To draw in the Bay Area, the new Jewish Community Center on California Street will host two days of pre-award ceremonies. Daniel Handler, aka Lemony Snicket, will come and speak as …. Daniel Handler, adult novelist. He will speak with Shalom Auslander, a 2004 finalist for the Koret Young Writer on Jewish Themes award, about the literary trade. They will appear at 8 pm on April 9.

Tony Eprile, the 2005 fiction award winner for his novel, The Persistence of Memory, will speak at 4 p.m. on April 10.

Eprile is from South Africa and his book beat out one of the most acclaimed novels of the year, Philip Roth’s Plot Against America.

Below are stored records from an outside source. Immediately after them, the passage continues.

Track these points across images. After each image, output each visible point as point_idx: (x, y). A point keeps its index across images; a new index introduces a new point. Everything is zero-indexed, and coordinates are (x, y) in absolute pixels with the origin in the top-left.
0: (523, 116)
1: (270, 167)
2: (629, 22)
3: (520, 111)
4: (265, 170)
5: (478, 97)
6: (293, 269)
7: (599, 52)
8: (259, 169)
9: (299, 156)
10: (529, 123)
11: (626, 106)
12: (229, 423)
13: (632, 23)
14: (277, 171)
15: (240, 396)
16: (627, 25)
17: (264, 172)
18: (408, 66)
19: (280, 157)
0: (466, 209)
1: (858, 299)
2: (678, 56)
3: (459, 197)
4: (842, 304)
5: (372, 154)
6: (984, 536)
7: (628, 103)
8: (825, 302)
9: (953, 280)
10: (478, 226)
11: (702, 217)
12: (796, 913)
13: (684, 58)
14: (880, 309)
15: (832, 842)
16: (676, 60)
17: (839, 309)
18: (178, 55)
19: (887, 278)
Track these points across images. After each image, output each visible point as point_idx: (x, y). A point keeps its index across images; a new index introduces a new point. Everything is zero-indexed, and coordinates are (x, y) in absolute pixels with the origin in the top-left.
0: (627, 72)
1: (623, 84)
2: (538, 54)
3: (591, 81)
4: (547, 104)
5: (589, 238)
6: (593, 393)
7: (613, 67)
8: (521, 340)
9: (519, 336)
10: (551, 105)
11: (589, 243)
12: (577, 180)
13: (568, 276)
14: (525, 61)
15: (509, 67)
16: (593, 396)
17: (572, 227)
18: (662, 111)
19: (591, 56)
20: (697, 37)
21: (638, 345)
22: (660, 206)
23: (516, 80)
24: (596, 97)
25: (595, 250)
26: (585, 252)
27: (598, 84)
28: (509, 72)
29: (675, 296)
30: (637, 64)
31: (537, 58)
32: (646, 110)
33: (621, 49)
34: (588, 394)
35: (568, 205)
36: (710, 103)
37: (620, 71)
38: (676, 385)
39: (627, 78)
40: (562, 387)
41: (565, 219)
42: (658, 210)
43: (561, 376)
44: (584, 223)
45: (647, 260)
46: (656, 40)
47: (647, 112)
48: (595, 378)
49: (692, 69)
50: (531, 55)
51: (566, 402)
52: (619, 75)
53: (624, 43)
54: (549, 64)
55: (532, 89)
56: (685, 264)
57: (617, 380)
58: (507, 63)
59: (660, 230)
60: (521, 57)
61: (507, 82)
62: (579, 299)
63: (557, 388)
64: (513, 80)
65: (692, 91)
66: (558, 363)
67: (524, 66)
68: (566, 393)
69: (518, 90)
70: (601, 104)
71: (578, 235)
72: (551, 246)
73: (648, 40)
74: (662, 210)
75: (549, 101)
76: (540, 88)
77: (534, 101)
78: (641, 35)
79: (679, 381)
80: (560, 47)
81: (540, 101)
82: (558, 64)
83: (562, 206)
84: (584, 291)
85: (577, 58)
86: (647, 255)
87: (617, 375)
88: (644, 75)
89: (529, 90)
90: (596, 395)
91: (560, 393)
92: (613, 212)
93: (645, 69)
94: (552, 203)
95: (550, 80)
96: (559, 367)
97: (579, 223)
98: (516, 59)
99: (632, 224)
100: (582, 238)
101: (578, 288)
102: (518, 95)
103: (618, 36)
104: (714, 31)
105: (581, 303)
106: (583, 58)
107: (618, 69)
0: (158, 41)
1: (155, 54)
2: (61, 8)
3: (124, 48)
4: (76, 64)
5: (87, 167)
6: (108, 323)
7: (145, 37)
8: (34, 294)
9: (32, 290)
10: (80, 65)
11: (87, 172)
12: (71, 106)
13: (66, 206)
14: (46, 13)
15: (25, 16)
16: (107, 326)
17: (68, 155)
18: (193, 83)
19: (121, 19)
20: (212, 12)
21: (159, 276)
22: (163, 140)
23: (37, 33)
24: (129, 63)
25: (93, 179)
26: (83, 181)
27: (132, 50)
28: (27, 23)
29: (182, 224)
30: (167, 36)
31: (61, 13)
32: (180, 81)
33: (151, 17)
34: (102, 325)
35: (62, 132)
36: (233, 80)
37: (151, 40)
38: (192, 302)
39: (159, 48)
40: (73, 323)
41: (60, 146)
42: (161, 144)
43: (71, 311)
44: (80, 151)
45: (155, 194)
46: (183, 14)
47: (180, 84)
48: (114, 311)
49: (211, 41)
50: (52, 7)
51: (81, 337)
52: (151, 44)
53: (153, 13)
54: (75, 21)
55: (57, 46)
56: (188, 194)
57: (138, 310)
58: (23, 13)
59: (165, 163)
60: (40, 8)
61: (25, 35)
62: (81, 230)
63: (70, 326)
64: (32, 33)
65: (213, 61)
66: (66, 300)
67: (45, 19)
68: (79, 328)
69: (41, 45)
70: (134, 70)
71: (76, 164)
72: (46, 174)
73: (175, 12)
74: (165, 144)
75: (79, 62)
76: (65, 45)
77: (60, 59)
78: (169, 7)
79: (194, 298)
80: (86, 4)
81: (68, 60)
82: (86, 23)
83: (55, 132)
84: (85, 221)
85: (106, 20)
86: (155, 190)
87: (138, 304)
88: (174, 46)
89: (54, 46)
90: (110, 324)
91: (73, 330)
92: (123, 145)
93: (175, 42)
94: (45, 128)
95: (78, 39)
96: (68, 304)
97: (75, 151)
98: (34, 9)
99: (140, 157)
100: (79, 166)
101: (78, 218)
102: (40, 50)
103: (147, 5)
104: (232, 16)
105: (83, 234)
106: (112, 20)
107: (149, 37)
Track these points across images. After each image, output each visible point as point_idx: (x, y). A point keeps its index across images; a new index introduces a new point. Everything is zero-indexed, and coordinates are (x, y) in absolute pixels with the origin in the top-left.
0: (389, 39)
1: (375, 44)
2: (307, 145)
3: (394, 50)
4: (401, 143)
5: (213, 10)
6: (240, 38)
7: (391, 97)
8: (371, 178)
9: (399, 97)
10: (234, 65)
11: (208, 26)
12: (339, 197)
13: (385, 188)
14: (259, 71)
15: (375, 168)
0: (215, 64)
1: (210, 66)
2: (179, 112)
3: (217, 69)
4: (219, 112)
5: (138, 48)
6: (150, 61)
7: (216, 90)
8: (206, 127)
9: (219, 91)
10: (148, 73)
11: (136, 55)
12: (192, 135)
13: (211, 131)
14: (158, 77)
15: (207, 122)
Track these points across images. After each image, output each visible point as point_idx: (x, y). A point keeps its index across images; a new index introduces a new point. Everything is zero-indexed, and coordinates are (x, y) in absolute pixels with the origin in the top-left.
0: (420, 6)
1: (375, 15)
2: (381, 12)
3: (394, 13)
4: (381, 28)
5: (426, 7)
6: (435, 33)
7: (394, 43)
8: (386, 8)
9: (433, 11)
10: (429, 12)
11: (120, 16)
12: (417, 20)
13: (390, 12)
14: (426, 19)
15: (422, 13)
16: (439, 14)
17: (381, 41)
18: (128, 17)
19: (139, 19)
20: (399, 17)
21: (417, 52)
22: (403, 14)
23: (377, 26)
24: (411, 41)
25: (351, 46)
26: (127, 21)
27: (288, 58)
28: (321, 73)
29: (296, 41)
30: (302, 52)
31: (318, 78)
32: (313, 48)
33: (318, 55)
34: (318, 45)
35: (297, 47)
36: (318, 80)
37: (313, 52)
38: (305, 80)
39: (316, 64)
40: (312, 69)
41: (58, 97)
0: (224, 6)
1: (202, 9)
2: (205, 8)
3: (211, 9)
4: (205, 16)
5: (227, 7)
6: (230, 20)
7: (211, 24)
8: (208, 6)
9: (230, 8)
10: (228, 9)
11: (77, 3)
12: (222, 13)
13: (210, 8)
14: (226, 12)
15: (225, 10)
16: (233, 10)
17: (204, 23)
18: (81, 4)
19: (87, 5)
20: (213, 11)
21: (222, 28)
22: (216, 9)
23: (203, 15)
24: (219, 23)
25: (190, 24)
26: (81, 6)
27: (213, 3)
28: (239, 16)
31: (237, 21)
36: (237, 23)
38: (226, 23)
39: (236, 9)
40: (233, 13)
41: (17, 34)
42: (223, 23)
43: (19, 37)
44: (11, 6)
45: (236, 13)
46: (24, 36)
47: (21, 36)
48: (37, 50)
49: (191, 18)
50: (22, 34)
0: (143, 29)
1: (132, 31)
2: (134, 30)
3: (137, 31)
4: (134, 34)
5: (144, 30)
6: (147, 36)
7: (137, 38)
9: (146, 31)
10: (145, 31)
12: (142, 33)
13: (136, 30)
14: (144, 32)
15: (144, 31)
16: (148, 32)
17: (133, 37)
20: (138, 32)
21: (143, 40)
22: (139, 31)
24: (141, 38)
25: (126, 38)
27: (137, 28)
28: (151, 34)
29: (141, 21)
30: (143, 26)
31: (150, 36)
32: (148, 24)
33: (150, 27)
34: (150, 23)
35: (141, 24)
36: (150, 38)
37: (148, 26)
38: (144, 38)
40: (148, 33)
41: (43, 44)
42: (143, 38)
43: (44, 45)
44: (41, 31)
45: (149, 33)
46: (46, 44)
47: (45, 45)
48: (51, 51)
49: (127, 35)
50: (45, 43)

The question of what makes a book Jewish rose to the forefront when writer – and recent convert to Orthodoxy – Wendy Shalit wrote an essay in the New York Times Book Review. She complained that most Jewish writers misconstrued Orthodoxy, treating it as something to be laughed at and poked fun of. She said most contemporary authors create stereotypical characters that don’t hint at the complexity of most modern Orthodox Jews. She clarified her thoughts in the Jewish World Review a few weeks later:

"Let's turn the tables. Suppose there is a new genre in American Jewish literature, in which Reform Jews are vilified regularly. There is the temple's secretary who kills one of her Hadassah sisters in order to get the latest Judith Lieber bag, and a gay Reform rabbi who seduces younger male congregants. There are idealistic college coeds who want to escape Reform life, but are daunted by the prospect of learning Hebrew, so they are trapped and pose for Playboy instead. Suppose, for the sake of argument, that there is such a genre. And suppose further that these novels are a bit short on character development, that they are primarily driven by page after page of weirdo Reform characters, and mouth agape, one must turn the pages in order to satisfy one's curiosity: what will this bad Reform bunch do next? The authors, who are not Reform themselves, are celebrated in the non-Jewish world and their Reform-bashing literature is translated into multiple languages.

How would we feel about such novels? My guess is that they would not be so popular, and the fact that we have toasted such literature about Orthodox Jews for so long might — just might — tell us something about our prejudices. '

Now Braff didn’t write about an Orthodox family, just a father who forced his sons into the religion. The picture he drew wasn’t pretty, but I, as a reader, saw he wasn’t making a comment on the entire Jewish race, but just one character. I think readers are smart enough to figure out when a book is just something to enjoy, not something that is making a statement.